There’s more to running a successful business than sales and profits; creating a company culture and having clear core values are essential to the long-term sustainability of any business.
As a business owner, ask yourself, “Who are we and what do we stand for?” More than a simple slogan or mission statement, your core values must be something you believe in and support. Does your company value diversity, integrity, innovation, ethics, personality, etc.? The answers to these questions will play a crucial role in the development of both your external and internal brand strategy.
Why Is Identifying Your Company’s Core Values Important?
Knowing what your core values are will allow your leaders, executives, and management to hire the right people and attract the right customers, which will improve efficiencies, increase customer retention and acquisition, cut down on costs, and enhance employee engagement. These are huge competitive advantages!
In his popular business fable, “The Five Dysfunctions of a Team,” author Patrick Lencioni quotes a successful entrepreneur who claimed,
“If you could get all the people in an organization rowing in the same direction, you could dominate any industry, in any market, against any competition, at any time.”
Developing core values will help you achieve this goal.
How Can My Company Develop & Define Its Core Values? How Can We Share These Values Among Our Customers & Employees?
Actions Speak Louder Than Words
The first–and perhaps most important–step, is to embody your values in everything you say and do. As the business owner, you set the example. Your values shouldn’t just be displayed on walls or websites, they must be actionable. Your values must be lived and experienced, because you want your customers and employees to be able to embody these values, too.
Get To Know Your Customers
What matters to your customers? Many consumers don’t just value quality products or good deals, they also believe in things like reliability, sustainability, and kindness. Go out and talk to your customers. Ask them questions such as, “What makes our company unique in the industry?” Read reviews about your products and services and incorporate that feedback into future strategies. Taking these steps will help you define the brand your target audience wants to do business with. It will also help you establish your company “voice,” which will be shown off in all the ways your customers interact with your business, including advertising, website content, customer service, and more.

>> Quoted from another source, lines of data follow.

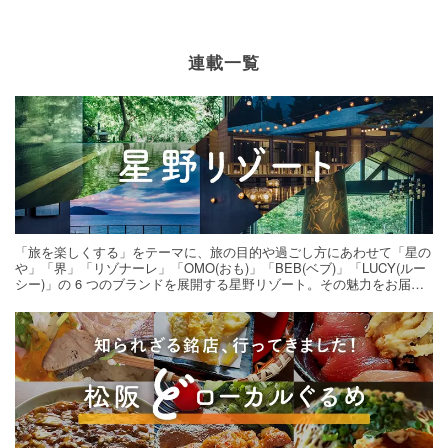
連載一覧
「旅を楽しくする」をテーマに、旅の目的や過ごし方にあわせて「星の
や」「界」「リゾナーレ」「OMO(おも)」「BEB(ベブ)」「LUCY(ルー
シー)」の 6 つのブランドを展開する星野リゾート。その魅力をお届け
する旅の連載。次の旅先探しのヒントにいかがですか？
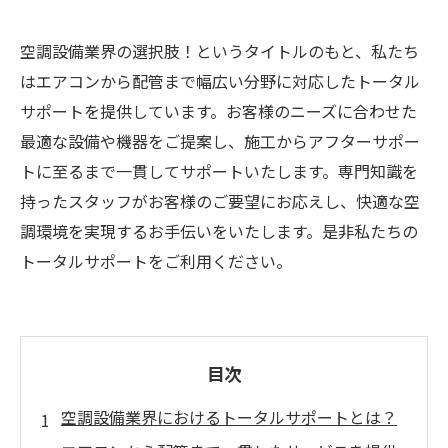
空調設備業界の選択肢！というタイトルのもと、私たち
はエアコンから配管まで幅広い分野に対応したトータル
サポートを提供しています。お客様のニーズに合わせた
最適な設備や機器をご提案し、施工からアフターサポー
トに至るまで一貫してサポートいたします。専門知識を
持ったスタッフがお客様のご要望にお応えし、快適な空
調環境を実現するお手伝いをいたします。是非私たちの
トータルサポートをご利用ください。
目次
空調設備業界におけるトータルサポートとは？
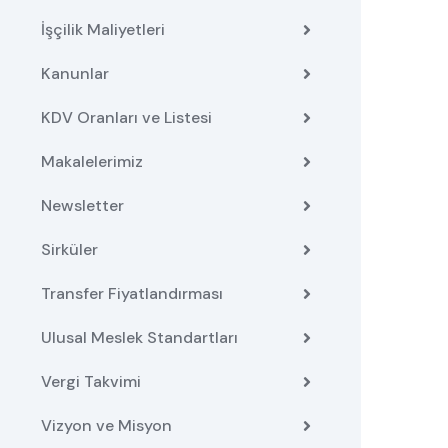
İşçilik Maliyetleri
Kanunlar
KDV Oranları ve Listesi
Makalelerimiz
Newsletter
Sirküler
Transfer Fiyatlandırması
Ulusal Meslek Standartları
Vergi Takvimi
Vizyon ve Misyon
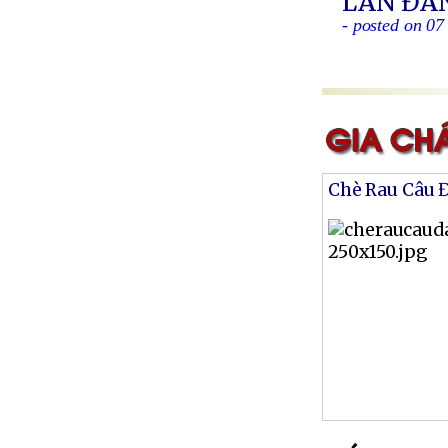
LAN ĐÁ
- posted on 07
Chè Rau Câu 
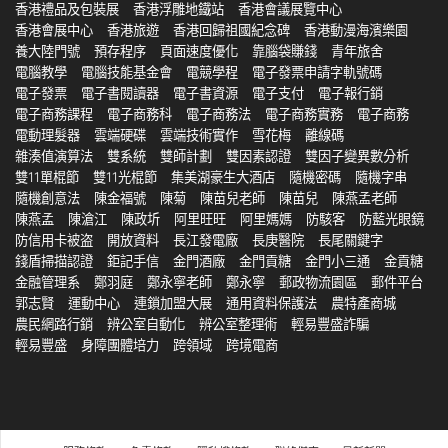
香港禮品及包裝展
香港浮雕地鐵站
香港會議展覽中心
香港會展中心
香港旅遊
香港回歸祖國紀念碑
香港動漫海濱樂園
養大陸門號
預存程序
頁面速度優化
靠腦袋賺錢
青年旅舍
電腦教學
電腦技能基金會
電競學程
電子發票申請字軌號碼
電子發票
電子書閱讀器
電子書資源
電子支付
電子報行銷
電子商務課程
電子商務科
電子商務法
電子商務實務
電子商務
電動理髮器
雲端硬碟
雲端技術實作
雪花梅
離線碼
雜湊值演算法
雙系統
雙師計劃
雙因素認證
雙因子變異數分析
雙11單棍節
雙11光棍節
集美湖豪生大酒店
隨機密碼
隨機字串
隨機創意法
陳金福號
陳菊
陳苗兒老師
陳苗兒
陳燕孟老師
陳燕孟
陳滄江
陳政圻
阿里旺旺
阿里媽媽
防駭客
防藍光眼鏡
防信用卡被盗
開放資料
長江發電廠
長庚醫院
長尾關鍵字
錢盾掃描認證
鉅記手信
金門酒廠
金門貢糖
金門小三通
金貢糖
金融管理系
鄭羽庭
鄭永寧老師
鄭永寧
郵政物流園區
郵件平台
郭志賢
運動中心
連鎖加盟大展
通用資料保護法
農特產商城
農民網路行銷
辨公室自動化
辨公室整理術
輕易豐盛詐騙
輕易豐盛
身障團體培力
跨領域
跨境電商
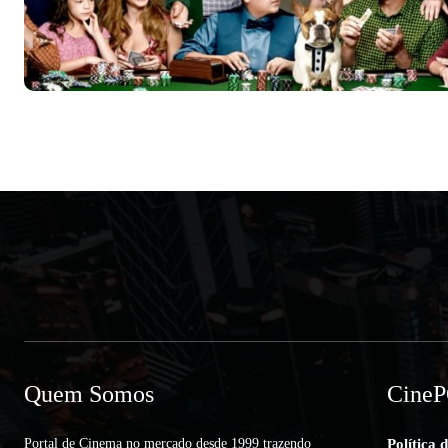
Quem Somos
Cine
Portal de Cinema no mercado desde 1999 trazendo
Política 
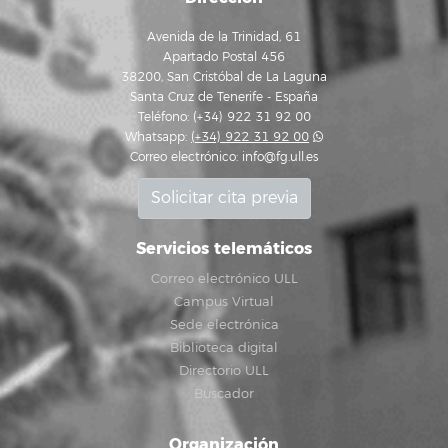
Avenida de la Trinidad, 61
Apartado Postal 456
38200, San Cristóbal de La Laguna
Santa Cruz de Tenerife - España
Teléfono: (+34) 922 31 92 00
Whatsapp:
(+34) 922 31 92 00
Correo electrónico:
info@fg.ull.es
Solicitar cita previa
Servicios telemáticos
Correo electrónico ULL
Campus Virtual
Sede electrónica
Biblioteca digital
Directorio ULL
Buscador
Organización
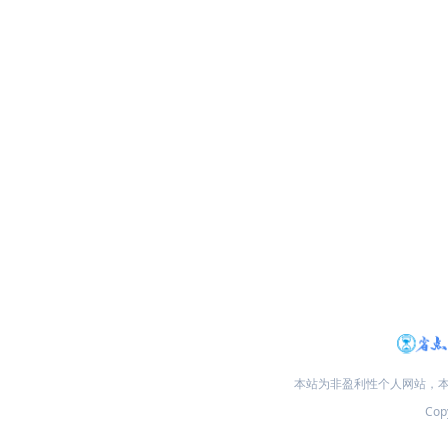
本站为非盈利性个人网站，
Copy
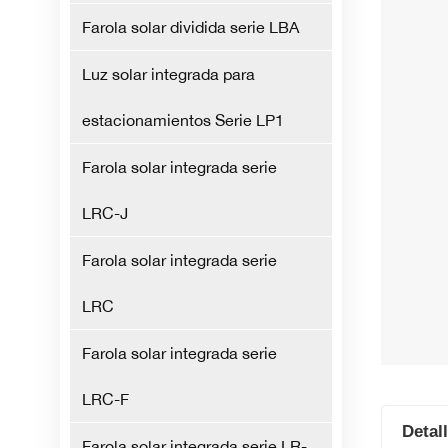
Farola solar dividida serie LBA
Luz solar integrada para
estacionamientos Serie LP1
Farola solar integrada serie
LRC-J
Farola solar integrada serie
LRC
Farola solar integrada serie
LRC-F
Detal
Farola solar integrada serie LR-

Establishing and clearly defining your core values to your employees and prospective employees will give you the structure and common goals necessary to create and sustain a strong, more motivated team. Your core values should reflect the current team and culture, especially the key players in your company. Speak to your employees about what they value in a workplace. What for them makes a great company culture? What do they think a business should value? You might own the business, but if you value your staff, it’s important that they have a voice, too, after-all, they are there working day-in and day-out and are the face of your company.